_To-do item:_
Transcribe every line of text from the records below without alteration, leaving out the pictures.

_Source data:_
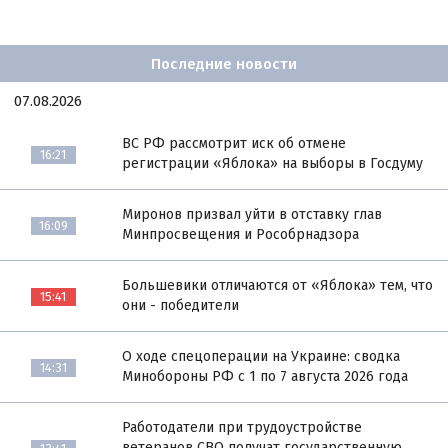
Последние новости
07.08.2026
ВС РФ рассмотрит иск об отмене
16:21
регистрации «Яблока» на выборы в Госдуму
Миронов призвал уйти в отставку глав
16:09
Минпросвещения и Рособрнадзора
Большевики отличаются от «Яблока» тем, что
15:41
они - победители
О ходе спецоперации на Украине: сводка
14:31
Минобороны РФ с 1 по 7 августа 2026 года
Работодатели при трудоустройстве
ветеранов СВО получат государственную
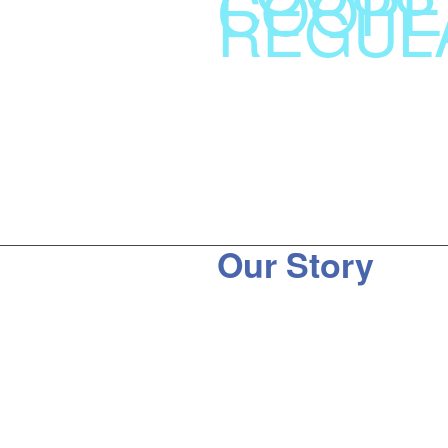
COOPE
REGUL
Our Story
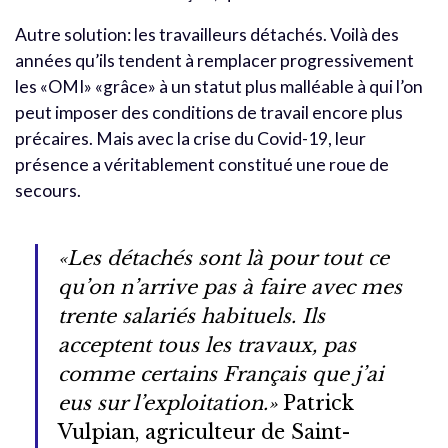
Autre solution: les travailleurs détachés. Voilà des
années qu’ils tendent à remplacer progressivement
les «OMI» «grâce» à un statut plus malléable à qui l’on
peut imposer des conditions de travail encore plus
précaires. Mais avec la crise du Covid-19, leur
présence a véritablement constitué une roue de
secours.
«Les détachés sont là pour tout ce
qu’on n’arrive pas à faire avec mes
trente salariés habituels. Ils
acceptent tous les travaux, pas
comme certains Français que j’ai
eus sur l’exploitation.»
Patrick
Vulpian, agriculteur de Saint-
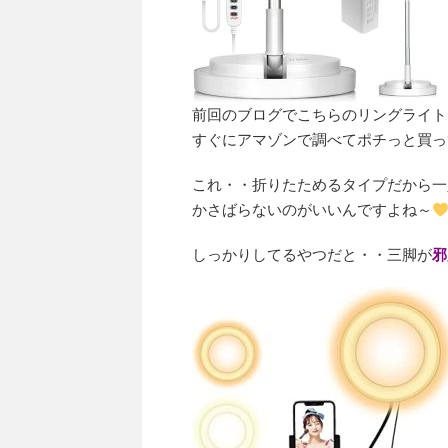
前回のブログでこちらのリングライト
すぐにアマゾンで調べてポチっと買っ
これ・・折りたためるタイプだから一
かさばらないのがいいんですよね～
しっかりしてるやつだと・・三脚が
邪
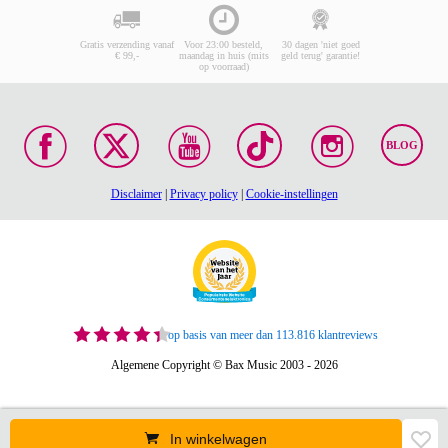
Gratis verzending vanaf
Voor 23:00 besteld,
30 dagen 'niet goed
€ 99,-
maandag in huis (mits
geld terug' garantie!
op voorraad)
BLOG
Disclaimer
|
Privacy policy
|
Cookie-instellingen
op basis van meer dan 113.816 klantreviews
Algemene Copyright © Bax Music 2003 - 2026
In winkelwagen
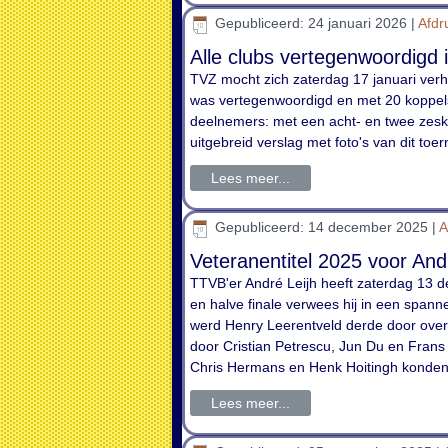
Gepubliceerd: 24 januari 2026
|
Afd
Alle clubs vertegenwoordigd 
TVZ mocht zich zaterdag 17 januari ver
was vertegenwoordigd en met 20 koppels,
deelnemers: met een acht- en twee zesk
uitgebreid verslag met foto's van dit toe
Lees meer...
Gepubliceerd: 14 december 2025
|
A
Veteranentitel 2025 voor And
TTVB'er André Leijh heeft zaterdag 13 d
en halve finale verwees hij in een span
werd Henry Leerentveld derde door over
door Cristian Petrescu, Jun Du en Frans
Chris Hermans en Henk Hoitingh konden 
Lees meer...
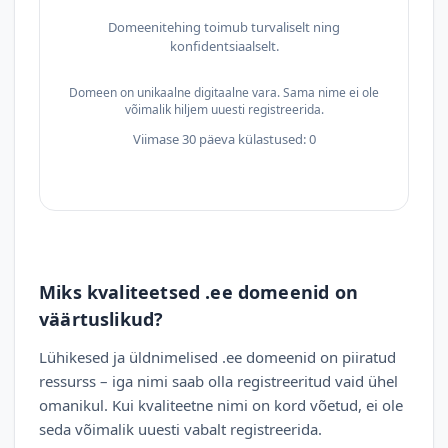
Domeenitehing toimub turvaliselt ning
konfidentsiaalselt.
Domeen on unikaalne digitaalne vara. Sama nime ei ole
võimalik hiljem uuesti registreerida.
Viimase 30 päeva külastused: 0
Miks kvaliteetsed .ee domeenid on
väärtuslikud?
Lühikesed ja üldnimelised .ee domeenid on piiratud
ressurss – iga nimi saab olla registreeritud vaid ühel
omanikul. Kui kvaliteetne nimi on kord võetud, ei ole
seda võimalik uuesti vabalt registreerida.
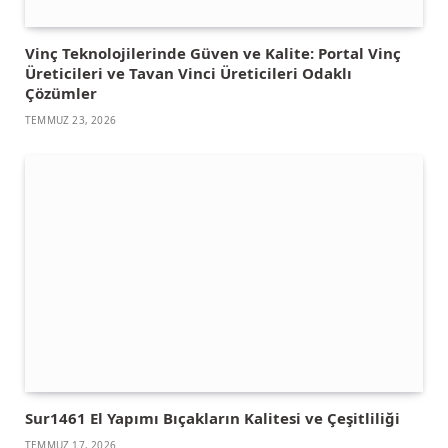
Vinç Teknolojilerinde Güven ve Kalite: Portal Vinç
Üreticileri ve Tavan Vinci Üreticileri Odaklı
Çözümler
TEMMUZ 23, 2026
Sur1461 El Yapımı Bıçakların Kalitesi ve Çeşitliliği
TEMMUZ 17, 2026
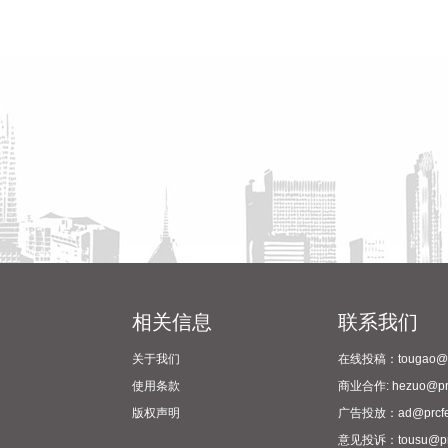
相关信息
联系我们
关于我们
在线投稿：tougao@pr
使用条款
商业合作: hezuo@prc
版权声明
广告投放：ad@prcfe
意见投诉：tousu@prc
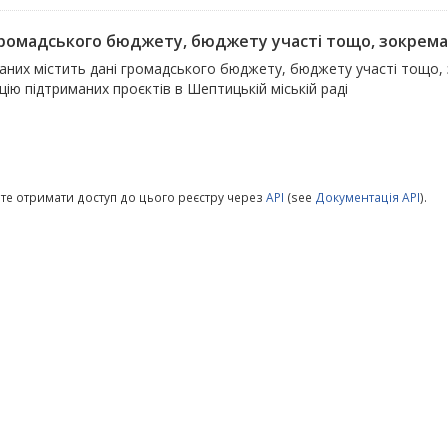
громадського бюджету, бюджету участі тощо, зокрема 
даних містить дані громадського бюджету, бюджету участі тощо,
цію підтриманих проєктів в Шептицькій міській раді
те отримати доступ до цього реєстру через
API
(see
Документація API
).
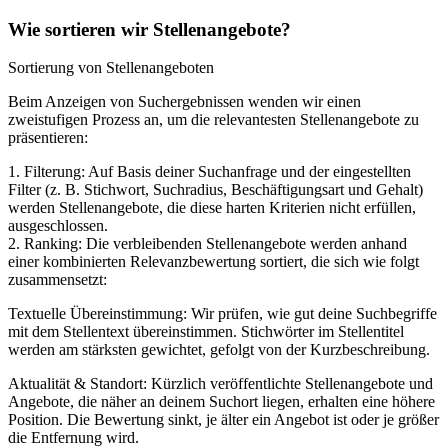
Wie sortieren wir Stellenangebote?
Sortierung von Stellenangeboten
Beim Anzeigen von Suchergebnissen wenden wir einen
zweistufigen Prozess an, um die relevantesten Stellenangebote zu
präsentieren:
1. Filterung: Auf Basis deiner Suchanfrage und der eingestellten
Filter (z. B. Stichwort, Suchradius, Beschäftigungsart und Gehalt)
werden Stellenangebote, die diese harten Kriterien nicht erfüllen,
ausgeschlossen.
2. Ranking: Die verbleibenden Stellenangebote werden anhand
einer kombinierten Relevanzbewertung sortiert, die sich wie folgt
zusammensetzt:
Textuelle Übereinstimmung: Wir prüfen, wie gut deine Suchbegriffe
mit dem Stellentext übereinstimmen. Stichwörter im Stellentitel
werden am stärksten gewichtet, gefolgt von der Kurzbeschreibung.
Aktualität & Standort: Kürzlich veröffentlichte Stellenangebote und
Angebote, die näher an deinem Suchort liegen, erhalten eine höhere
Position. Die Bewertung sinkt, je älter ein Angebot ist oder je größer
die Entfernung wird.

_Answer to the problem:_
Последние новости
07.08.2026
ВС РФ рассмотрит иск об отмене
16:21
регистрации «Яблока» на выборы в Госдуму
Миронов призвал уйти в отставку глав
16:09
Минпросвещения и Рособрнадзора
Большевики отличаются от «Яблока» тем, что
15:41
они - победители
О ходе спецоперации на Украине: сводка
14:31
Минобороны РФ с 1 по 7 августа 2026 года
Работодатели при трудоустройстве
ветеранов СВО получат государственную
COOPE
REGUL
Our Story
Autre solution: les travailleurs détachés. Voilà des
années qu’ils tendent à remplacer progressivement
les «OMI» «grâce» à un statut plus malléable à qui l’on
peut imposer des conditions de travail encore plus
précaires. Mais avec la crise du Covid-19, leur
présence a véritablement constitué une roue de
secours.
«Les détachés sont là pour tout ce
qu’on n’arrive pas à faire avec mes
trente salariés habituels. Ils
acceptent tous les travaux, pas
comme certains Français que j’ai
eus sur l’exploitation.»
Patrick
Vulpian, agriculteur de Saint-
前回のブログでこちらのリングライト
すぐにアマゾンで調べてポチっと買っ
これ・・折りたためるタイプだから一
かさばらないのがいいんですよね～
しっかりしてるやつだと・・三脚が
邪
Gratis verzending vanaf
Voor 23:00 besteld,
30 dagen 'niet goed
€ 99,-
maandag in huis (mits
geld terug' garantie!
op voorraad)
BLOG
Disclaimer
|
Privacy policy
|
Cookie-instellingen
op basis van meer dan 113.816 klantreviews
Algemene Copyright © Bax Music 2003 - 2026
In winkelwagen
Gepubliceerd: 24 januari 2026
|
Afd
Alle clubs vertegenwoordigd 
TVZ mocht zich zaterdag 17 januari ver
was vertegenwoordigd en met 20 koppels,
deelnemers: met een acht- en twee zesk
uitgebreid verslag met foto's van dit toe
Lees meer...
Gepubliceerd: 14 december 2025
|
A
Veteranentitel 2025 voor And
TTVB'er André Leijh heeft zaterdag 13 d
en halve finale verwees hij in een span
werd Henry Leerentveld derde door over
door Cristian Petrescu, Jun Du en Frans
Chris Hermans en Henk Hoitingh konden 
Lees meer...
Domeenitehing toimub turvaliselt ning
konfidentsiaalselt.
Domeen on unikaalne digitaalne vara. Sama nime ei ole
võimalik hiljem uuesti registreerida.
Viimase 30 päeva külastused: 0
Miks kvaliteetsed .ee domeenid on
väärtuslikud?
Lühikesed ja üldnimelised .ee domeenid on piiratud
ressurss – iga nimi saab olla registreeritud vaid ühel
omanikul. Kui kvaliteetne nimi on kord võetud, ei ole
seda võimalik uuesti vabalt registreerida.
Vinç Teknolojilerinde Güven ve Kalite: Portal Vinç
Üreticileri ve Tavan Vinci Üreticileri Odaklı
Çözümler
TEMMUZ 23, 2026
Sur1461 El Yapımı Bıçakların Kalitesi ve Çeşitliliği
TEMMUZ 17, 2026
相关信息
联系我们
关于我们
在线投稿：tougao@pr
使用条款
商业合作: hezuo@prc
版权声明
广告投放：ad@prcfe
意见投诉：tousu@prc
громадського бюджету, бюджету участі тощо, зокрема 
даних містить дані громадського бюджету, бюджету участі тощо,
цію підтриманих проєктів в Шептицькій міській раді
те отримати доступ до цього реєстру через
API
(see
Документація API
).
Wie sortieren wir Stellenangebote?
Sortierung von Stellenangeboten
Beim Anzeigen von Suchergebnissen wenden wir einen
zweistufigen Prozess an, um die relevantesten Stellenangebote zu
präsentieren:
1. Filterung: Auf Basis deiner Suchanfrage und der eingestellten
Filter (z. B. Stichwort, Suchradius, Beschäftigungsart und Gehalt)
werden Stellenangebote, die diese harten Kriterien nicht erfüllen,
ausgeschlossen.
2. Ranking: Die verbleibenden Stellenangebote werden anhand
einer kombinierten Relevanzbewertung sortiert, die sich wie folgt
zusammensetzt:
Textuelle Übereinstimmung: Wir prüfen, wie gut deine Suchbegriffe
mit dem Stellentext übereinstimmen. Stichwörter im Stellentitel
werden am stärksten gewichtet, gefolgt von der Kurzbeschreibung.
Aktualität & Standort: Kürzlich veröffentlichte Stellenangebote und
Angebote, die näher an deinem Suchort liegen, erhalten eine höhere
Position. Die Bewertung sinkt, je älter ein Angebot ist oder je größer
die Entfernung wird.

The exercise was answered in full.